Return verbatim every line from the first line of the data below to the line that contains "plate: none [208,376,381,432]", inclusive, and no further.

*** Opening of THE RECORDS ***

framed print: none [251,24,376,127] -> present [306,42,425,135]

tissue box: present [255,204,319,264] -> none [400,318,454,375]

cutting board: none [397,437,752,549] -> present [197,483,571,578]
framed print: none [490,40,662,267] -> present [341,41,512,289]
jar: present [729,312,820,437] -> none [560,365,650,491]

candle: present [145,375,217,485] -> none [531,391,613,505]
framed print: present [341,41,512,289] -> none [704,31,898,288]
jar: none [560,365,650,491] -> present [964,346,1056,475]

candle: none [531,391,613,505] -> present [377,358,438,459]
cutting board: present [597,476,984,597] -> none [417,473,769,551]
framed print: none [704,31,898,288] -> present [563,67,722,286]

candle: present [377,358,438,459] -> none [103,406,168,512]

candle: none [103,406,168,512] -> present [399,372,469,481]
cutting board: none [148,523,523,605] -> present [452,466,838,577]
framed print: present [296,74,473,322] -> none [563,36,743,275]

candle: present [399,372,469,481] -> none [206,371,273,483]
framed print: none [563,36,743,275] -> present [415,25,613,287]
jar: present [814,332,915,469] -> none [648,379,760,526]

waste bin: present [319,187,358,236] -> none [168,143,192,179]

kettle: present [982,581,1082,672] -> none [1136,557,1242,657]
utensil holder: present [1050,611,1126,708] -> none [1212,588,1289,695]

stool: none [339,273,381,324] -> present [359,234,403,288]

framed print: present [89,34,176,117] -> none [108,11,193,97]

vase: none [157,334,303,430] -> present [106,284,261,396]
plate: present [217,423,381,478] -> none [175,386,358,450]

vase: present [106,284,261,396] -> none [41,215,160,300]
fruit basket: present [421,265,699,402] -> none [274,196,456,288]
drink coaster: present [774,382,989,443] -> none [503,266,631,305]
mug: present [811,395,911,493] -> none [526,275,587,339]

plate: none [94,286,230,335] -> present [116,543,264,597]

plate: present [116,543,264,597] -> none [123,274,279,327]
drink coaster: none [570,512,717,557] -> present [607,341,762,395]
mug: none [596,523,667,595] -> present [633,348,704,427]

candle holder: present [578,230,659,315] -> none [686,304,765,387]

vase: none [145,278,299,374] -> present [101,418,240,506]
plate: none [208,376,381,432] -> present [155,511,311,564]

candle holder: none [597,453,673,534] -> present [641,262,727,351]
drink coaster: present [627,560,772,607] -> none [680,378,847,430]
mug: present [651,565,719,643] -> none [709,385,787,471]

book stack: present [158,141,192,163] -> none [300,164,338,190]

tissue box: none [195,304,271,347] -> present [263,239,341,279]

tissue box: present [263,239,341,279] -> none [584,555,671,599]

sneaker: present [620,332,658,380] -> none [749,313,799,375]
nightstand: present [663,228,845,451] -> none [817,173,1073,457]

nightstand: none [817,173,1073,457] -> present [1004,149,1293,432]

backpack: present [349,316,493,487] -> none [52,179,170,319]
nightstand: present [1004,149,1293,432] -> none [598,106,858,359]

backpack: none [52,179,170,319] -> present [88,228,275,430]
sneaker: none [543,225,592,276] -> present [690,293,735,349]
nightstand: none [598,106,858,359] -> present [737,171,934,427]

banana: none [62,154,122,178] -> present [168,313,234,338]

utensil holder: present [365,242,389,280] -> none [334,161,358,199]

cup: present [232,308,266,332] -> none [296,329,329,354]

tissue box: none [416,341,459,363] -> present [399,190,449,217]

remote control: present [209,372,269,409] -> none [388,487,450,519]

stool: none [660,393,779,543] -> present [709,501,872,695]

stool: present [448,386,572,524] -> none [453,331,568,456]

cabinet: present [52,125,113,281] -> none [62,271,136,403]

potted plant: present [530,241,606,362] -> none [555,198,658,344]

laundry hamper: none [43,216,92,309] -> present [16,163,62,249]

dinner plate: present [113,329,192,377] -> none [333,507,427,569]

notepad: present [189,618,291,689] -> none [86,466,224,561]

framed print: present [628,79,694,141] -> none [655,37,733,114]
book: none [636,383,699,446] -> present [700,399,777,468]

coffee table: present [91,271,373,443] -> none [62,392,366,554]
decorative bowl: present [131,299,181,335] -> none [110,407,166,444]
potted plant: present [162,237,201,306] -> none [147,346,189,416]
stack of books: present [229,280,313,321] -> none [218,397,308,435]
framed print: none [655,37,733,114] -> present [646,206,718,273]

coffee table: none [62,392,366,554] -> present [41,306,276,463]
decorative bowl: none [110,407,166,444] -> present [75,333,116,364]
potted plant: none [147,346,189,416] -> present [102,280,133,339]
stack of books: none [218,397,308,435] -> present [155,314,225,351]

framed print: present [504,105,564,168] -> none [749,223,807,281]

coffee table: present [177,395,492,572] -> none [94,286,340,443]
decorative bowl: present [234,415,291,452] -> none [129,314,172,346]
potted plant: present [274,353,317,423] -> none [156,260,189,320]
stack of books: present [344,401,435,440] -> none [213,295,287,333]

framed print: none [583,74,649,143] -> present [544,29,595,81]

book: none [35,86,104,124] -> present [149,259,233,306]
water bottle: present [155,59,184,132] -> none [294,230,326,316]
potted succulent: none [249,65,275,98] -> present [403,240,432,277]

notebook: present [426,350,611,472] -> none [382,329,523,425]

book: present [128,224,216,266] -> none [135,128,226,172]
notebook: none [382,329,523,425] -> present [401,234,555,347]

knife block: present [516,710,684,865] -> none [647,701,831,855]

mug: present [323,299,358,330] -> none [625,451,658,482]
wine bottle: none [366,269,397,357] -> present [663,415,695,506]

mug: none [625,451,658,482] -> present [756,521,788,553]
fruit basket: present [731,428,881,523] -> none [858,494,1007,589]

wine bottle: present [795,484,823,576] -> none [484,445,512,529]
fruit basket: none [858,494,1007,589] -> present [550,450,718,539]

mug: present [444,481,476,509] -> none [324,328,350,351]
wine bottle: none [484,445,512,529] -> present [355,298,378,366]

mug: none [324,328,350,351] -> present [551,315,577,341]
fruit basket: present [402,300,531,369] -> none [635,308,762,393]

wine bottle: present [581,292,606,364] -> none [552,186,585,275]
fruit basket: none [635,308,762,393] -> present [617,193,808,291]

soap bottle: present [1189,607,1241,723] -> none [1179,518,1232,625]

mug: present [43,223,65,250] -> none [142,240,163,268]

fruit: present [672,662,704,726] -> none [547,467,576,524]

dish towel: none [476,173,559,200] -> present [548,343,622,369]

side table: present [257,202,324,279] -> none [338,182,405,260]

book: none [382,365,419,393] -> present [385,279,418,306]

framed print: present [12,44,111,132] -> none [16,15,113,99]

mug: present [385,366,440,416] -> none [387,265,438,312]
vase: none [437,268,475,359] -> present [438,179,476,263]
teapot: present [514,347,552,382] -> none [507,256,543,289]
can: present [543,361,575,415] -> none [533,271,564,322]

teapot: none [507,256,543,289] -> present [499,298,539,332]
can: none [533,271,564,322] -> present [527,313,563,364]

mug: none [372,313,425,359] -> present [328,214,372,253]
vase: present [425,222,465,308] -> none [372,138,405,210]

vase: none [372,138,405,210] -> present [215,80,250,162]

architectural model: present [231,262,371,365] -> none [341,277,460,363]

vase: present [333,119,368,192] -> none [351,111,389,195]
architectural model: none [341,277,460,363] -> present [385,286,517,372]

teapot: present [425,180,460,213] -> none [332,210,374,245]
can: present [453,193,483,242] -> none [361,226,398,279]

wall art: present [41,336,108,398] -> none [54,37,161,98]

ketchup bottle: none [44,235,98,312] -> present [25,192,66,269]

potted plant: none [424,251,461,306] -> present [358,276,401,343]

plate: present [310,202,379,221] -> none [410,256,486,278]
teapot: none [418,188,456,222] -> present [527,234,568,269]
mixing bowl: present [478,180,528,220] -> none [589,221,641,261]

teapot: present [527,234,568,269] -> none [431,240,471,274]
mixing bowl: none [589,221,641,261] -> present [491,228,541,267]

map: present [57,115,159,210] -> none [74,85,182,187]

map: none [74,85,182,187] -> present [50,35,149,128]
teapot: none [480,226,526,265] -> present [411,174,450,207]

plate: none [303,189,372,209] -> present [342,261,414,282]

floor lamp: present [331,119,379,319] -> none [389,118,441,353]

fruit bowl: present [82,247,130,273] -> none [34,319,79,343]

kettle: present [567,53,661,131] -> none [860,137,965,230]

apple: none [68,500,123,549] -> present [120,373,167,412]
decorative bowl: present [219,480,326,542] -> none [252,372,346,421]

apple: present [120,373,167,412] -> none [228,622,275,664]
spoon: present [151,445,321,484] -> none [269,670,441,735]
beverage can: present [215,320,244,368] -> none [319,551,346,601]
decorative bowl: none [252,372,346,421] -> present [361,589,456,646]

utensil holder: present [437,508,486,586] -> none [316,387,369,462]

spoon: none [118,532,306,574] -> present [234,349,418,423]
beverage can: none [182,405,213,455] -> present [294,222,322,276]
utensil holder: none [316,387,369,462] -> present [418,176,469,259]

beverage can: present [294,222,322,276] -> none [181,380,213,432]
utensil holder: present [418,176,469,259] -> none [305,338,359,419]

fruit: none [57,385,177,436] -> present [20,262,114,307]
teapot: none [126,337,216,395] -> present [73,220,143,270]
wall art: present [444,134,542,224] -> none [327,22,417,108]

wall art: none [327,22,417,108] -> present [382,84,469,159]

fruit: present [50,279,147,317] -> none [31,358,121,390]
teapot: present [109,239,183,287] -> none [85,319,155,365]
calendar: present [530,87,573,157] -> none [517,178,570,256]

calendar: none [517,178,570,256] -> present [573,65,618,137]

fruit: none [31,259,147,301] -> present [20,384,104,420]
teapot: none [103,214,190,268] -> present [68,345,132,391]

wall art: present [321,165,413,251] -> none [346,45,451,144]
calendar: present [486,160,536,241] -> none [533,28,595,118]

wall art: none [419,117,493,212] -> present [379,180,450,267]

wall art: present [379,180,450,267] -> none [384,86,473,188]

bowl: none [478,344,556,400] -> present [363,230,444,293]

*** Close of THE RECORDS ***

RESULT
framed print: none [251,24,376,127] -> present [306,42,425,135]

tissue box: present [255,204,319,264] -> none [400,318,454,375]

cutting board: none [397,437,752,549] -> present [197,483,571,578]
framed print: none [490,40,662,267] -> present [341,41,512,289]
jar: present [729,312,820,437] -> none [560,365,650,491]

candle: present [145,375,217,485] -> none [531,391,613,505]
framed print: present [341,41,512,289] -> none [704,31,898,288]
jar: none [560,365,650,491] -> present [964,346,1056,475]

candle: none [531,391,613,505] -> present [377,358,438,459]
cutting board: present [597,476,984,597] -> none [417,473,769,551]
framed print: none [704,31,898,288] -> present [563,67,722,286]

candle: present [377,358,438,459] -> none [103,406,168,512]

candle: none [103,406,168,512] -> present [399,372,469,481]
cutting board: none [148,523,523,605] -> present [452,466,838,577]
framed print: present [296,74,473,322] -> none [563,36,743,275]

candle: present [399,372,469,481] -> none [206,371,273,483]
framed print: none [563,36,743,275] -> present [415,25,613,287]
jar: present [814,332,915,469] -> none [648,379,760,526]

waste bin: present [319,187,358,236] -> none [168,143,192,179]

kettle: present [982,581,1082,672] -> none [1136,557,1242,657]
utensil holder: present [1050,611,1126,708] -> none [1212,588,1289,695]

stool: none [339,273,381,324] -> present [359,234,403,288]

framed print: present [89,34,176,117] -> none [108,11,193,97]

vase: none [157,334,303,430] -> present [106,284,261,396]
plate: present [217,423,381,478] -> none [175,386,358,450]

vase: present [106,284,261,396] -> none [41,215,160,300]
fruit basket: present [421,265,699,402] -> none [274,196,456,288]
drink coaster: present [774,382,989,443] -> none [503,266,631,305]
mug: present [811,395,911,493] -> none [526,275,587,339]

plate: none [94,286,230,335] -> present [116,543,264,597]

plate: present [116,543,264,597] -> none [123,274,279,327]
drink coaster: none [570,512,717,557] -> present [607,341,762,395]
mug: none [596,523,667,595] -> present [633,348,704,427]

candle holder: present [578,230,659,315] -> none [686,304,765,387]

vase: none [145,278,299,374] -> present [101,418,240,506]
plate: none [208,376,381,432] -> present [155,511,311,564]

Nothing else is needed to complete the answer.